- EXERCISE AIM:
Retype the listing exactly. Leave out the images.

+++

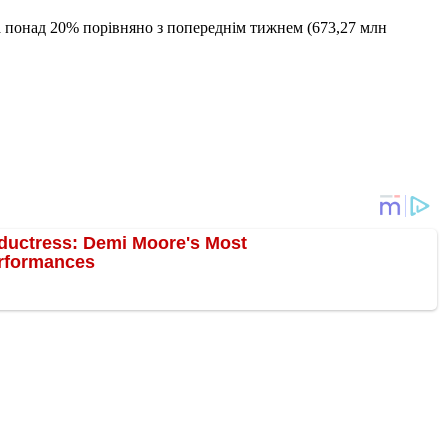
 понад 20% порівняно з попереднім тижнем (673,27 млн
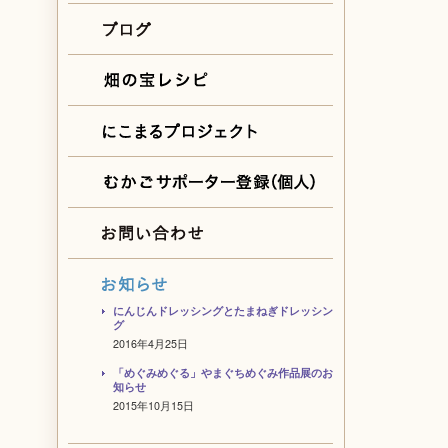
にんじんドレッシングとたまねぎドレッシン
グ
2016年4月25日
「めぐみめぐる」やまぐちめぐみ作品展のお
知らせ
2015年10月15日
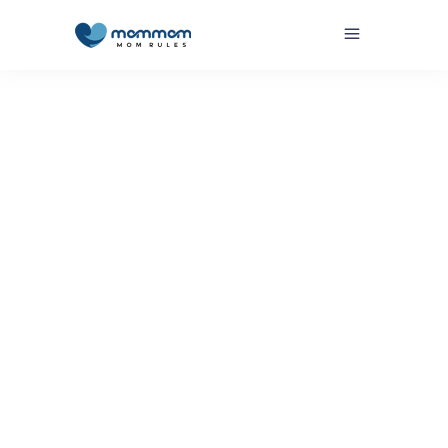
Por
MomMom´s
Cuidándonos
,
En Camino
,
En Camino -
Cuidándonos
,
OK Mom
,
OK Mom -
Cuidándonos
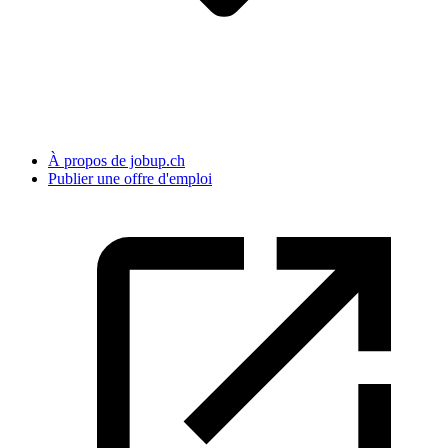
À propos de jobup.ch
Publier une offre d'emploi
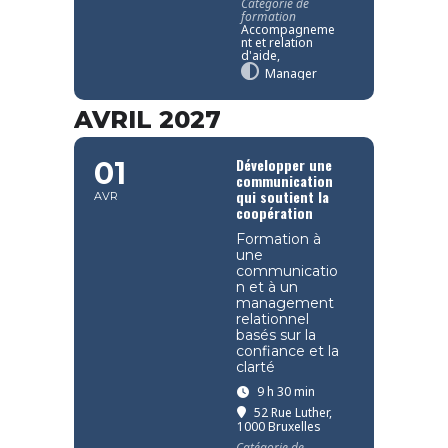
Catégorie de
formation
Accompagneme
nt et relation
d'aide,
Manager
AVRIL 2027
Développer une
01
communication
qui soutient la
AVR
coopération
Formation à
une
communicatio
n et à un
management
relationnel
basés sur la
confiance et la
clarté
9 h 30 min
52 Rue Luther,
1000 Bruxelles
Catégorie de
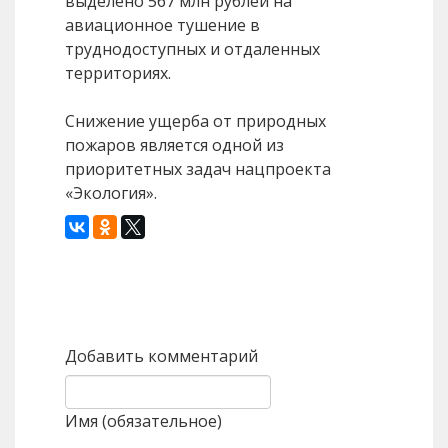
выделено 567 млн рублей на
авиационное тушение в
труднодоступных и отдаленных
территориях.
Снижение ущерба от природных
пожаров является одной из
приоритетных задач нацпроекта
«Экология».
Назад
Вперед
Добавить комментарий
Имя (обязательное)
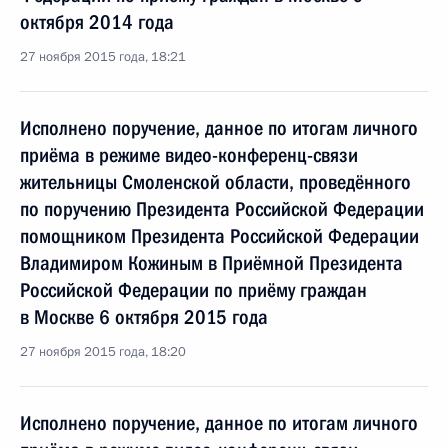
октября 2014 года
27 ноября 2015 года, 18:21
Исполнено поручение, данное по итогам личного
приёма в режиме видео-конференц-связи
жительницы Смоленской области, проведённого
по поручению Президента Российской Федерации
помощником Президента Российской Федерации
Владимиром Кожиным в Приёмной Президента
Российской Федерации по приёму граждан
в Москве 6 октября 2015 года
27 ноября 2015 года, 18:20
Исполнено поручение, данное по итогам личного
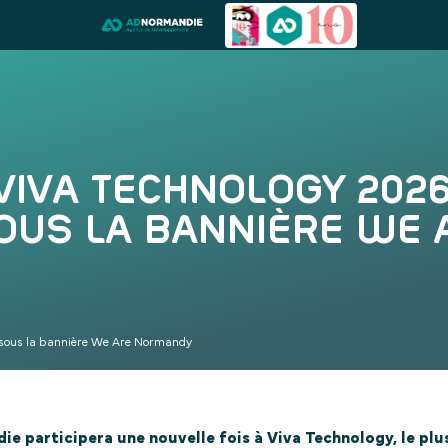
VIVA TECHNOLOGY 2026 
OUS LA BANNIÈRE WE
s sous la bannière We Are Normandy
die participera une nouvelle fois à Viva Technology, le p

+++

- SOLUTION:
 понад 20% порівняно з попереднім тижнем (673,27 млн
にんじんドレッシングとたまねぎドレッシン
グ
2016年4月25日
「めぐみめぐる」やまぐちめぐみ作品展のお
知らせ
2015年10月15日
Por
MomMom´s
Cuidándonos
,
En Camino
,
En Camino -
Cuidándonos
,
OK Mom
,
OK Mom -
Cuidándonos
À propos de jobup.ch
Publier une offre d'emploi
Catégorie de
formation
Accompagneme
nt et relation
d'aide,
Manager
AVRIL 2027
Développer une
01
communication
qui soutient la
AVR
coopération
Formation à
une
communicatio
n et à un
management
relationnel
basés sur la
confiance et la
clarté
9 h 30 min
52 Rue Luther,
1000 Bruxelles
Catégorie de
выделено 567 млн рублей на
авиационное тушение в
труднодоступных и отдаленных
территориях.
Снижение ущерба от природных
пожаров является одной из
приоритетных задач нацпроекта
«Экология».
Назад
Вперед
Добавить комментарий
Имя (обязательное)
октября 2014 года
27 ноября 2015 года, 18:21
Исполнено поручение, данное по итогам личного
приёма в режиме видео-конференц-связи
жительницы Смоленской области, проведённого
по поручению Президента Российской Федерации
помощником Президента Российской Федерации
Владимиром Кожиным в Приёмной Президента
Российской Федерации по приёму граждан
в Москве 6 октября 2015 года
27 ноября 2015 года, 18:20
Исполнено поручение, данное по итогам личного
VIVA TECHNOLOGY 2026 
OUS LA BANNIÈRE WE
s sous la bannière We Are Normandy
die participera une nouvelle fois à Viva Technology, le p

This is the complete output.